[SOURCE DATA — start]

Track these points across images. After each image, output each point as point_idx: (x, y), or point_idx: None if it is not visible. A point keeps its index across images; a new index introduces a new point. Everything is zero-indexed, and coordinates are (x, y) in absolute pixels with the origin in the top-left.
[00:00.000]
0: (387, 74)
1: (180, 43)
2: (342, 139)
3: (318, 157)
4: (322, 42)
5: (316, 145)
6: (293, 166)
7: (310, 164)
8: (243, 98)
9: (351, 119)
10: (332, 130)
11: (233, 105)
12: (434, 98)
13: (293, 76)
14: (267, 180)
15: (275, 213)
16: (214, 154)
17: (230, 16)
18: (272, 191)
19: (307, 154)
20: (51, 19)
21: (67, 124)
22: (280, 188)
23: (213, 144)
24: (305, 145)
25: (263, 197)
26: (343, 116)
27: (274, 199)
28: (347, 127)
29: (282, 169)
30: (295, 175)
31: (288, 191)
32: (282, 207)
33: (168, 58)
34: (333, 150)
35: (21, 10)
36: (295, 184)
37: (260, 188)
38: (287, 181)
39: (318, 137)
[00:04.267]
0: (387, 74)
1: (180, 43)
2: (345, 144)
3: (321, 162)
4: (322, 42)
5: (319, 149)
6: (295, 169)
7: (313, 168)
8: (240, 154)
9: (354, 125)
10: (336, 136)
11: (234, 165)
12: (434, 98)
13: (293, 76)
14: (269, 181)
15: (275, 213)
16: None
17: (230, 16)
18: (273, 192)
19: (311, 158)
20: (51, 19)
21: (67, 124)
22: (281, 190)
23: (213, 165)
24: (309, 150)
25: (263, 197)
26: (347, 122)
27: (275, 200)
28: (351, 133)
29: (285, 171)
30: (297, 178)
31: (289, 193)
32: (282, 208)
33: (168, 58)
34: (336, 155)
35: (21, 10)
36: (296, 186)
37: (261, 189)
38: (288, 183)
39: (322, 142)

[SOURCE DATA — finish]
[SOURCE DATA — start]

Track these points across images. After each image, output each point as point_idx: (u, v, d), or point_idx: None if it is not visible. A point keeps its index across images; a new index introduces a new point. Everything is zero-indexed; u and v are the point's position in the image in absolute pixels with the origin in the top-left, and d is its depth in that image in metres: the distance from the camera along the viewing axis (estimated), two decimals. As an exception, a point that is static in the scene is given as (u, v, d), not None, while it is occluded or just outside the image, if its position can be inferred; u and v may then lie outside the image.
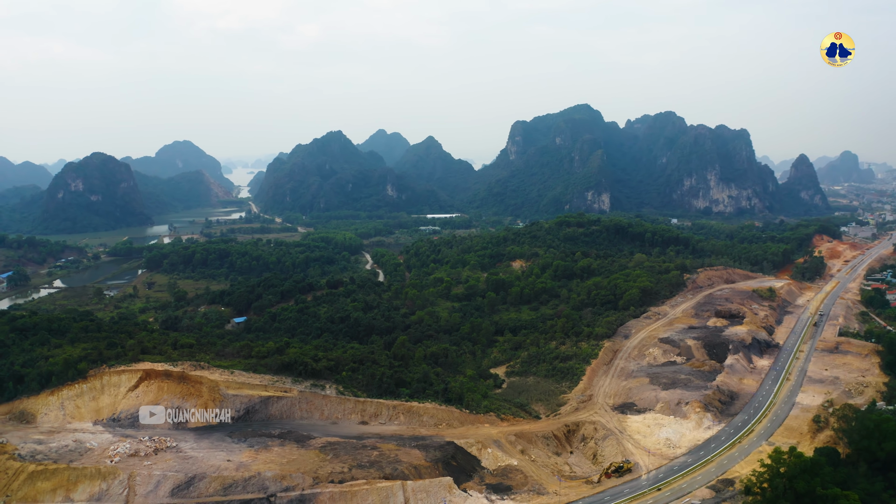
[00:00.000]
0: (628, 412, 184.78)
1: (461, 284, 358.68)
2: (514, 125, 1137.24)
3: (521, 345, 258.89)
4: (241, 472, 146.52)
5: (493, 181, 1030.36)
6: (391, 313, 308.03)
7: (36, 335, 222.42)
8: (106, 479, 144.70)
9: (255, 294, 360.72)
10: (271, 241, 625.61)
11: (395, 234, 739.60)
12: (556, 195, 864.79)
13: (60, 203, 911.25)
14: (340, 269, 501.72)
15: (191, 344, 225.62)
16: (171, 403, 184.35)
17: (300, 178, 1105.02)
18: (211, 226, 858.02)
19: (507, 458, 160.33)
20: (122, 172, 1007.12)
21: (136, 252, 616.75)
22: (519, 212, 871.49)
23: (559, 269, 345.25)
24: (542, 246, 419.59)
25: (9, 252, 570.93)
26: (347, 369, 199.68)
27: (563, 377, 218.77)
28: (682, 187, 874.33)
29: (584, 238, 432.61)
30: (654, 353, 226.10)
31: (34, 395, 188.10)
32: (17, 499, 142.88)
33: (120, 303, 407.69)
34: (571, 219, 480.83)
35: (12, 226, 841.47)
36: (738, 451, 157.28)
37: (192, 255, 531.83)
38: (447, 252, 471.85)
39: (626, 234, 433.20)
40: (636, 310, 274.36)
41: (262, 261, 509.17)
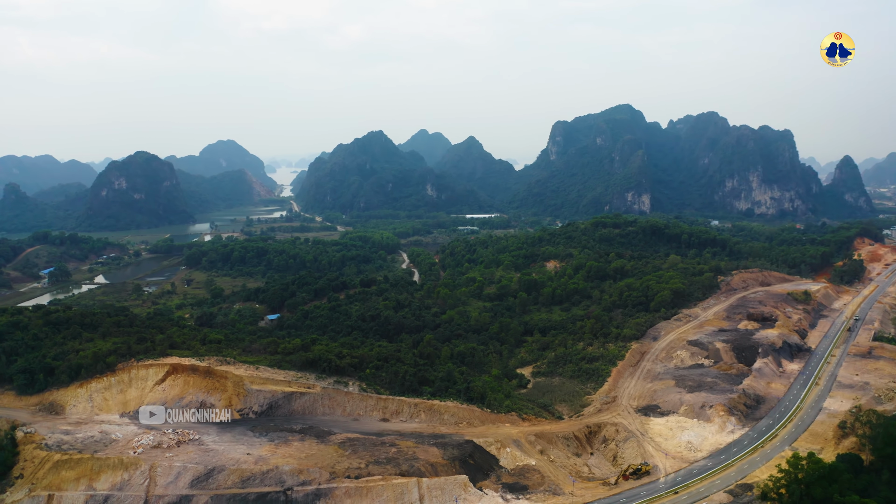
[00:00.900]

[SOURCE DATA — finish]

PROBLEM REQUIREMENTS
Only lines with the string "point" belong in the answer; copy each of them from the listing.

EXERCISE SOLUTION
Track these points across images. After each image, output each point as point_idx: (x, y), or point_idx: None if it is not visible. A point keeps its index across images; a new index introduces a new point. Everything is zero-indexed, and coordinates are (x, y) in absolute pixels with the origin in the top-left.
Track these points across images. After each image, output each point as point_idx: (u, v, d), or point_idx: None if it is not visible. A point keeps its index across images; a new index introduces a new point. Everything is zero-indexed; u and v are the point's position in the image in absolute pixels with the origin in the top-left, and d is its depth in that image in metres: the distance from the camera along the viewing axis (estimated), two decimals. As an exception, a point that is static in the scene is given as (u, v, d), not None, while it is occluded or just outside the image, if its position can be inferred; u and v may then lie outside the image.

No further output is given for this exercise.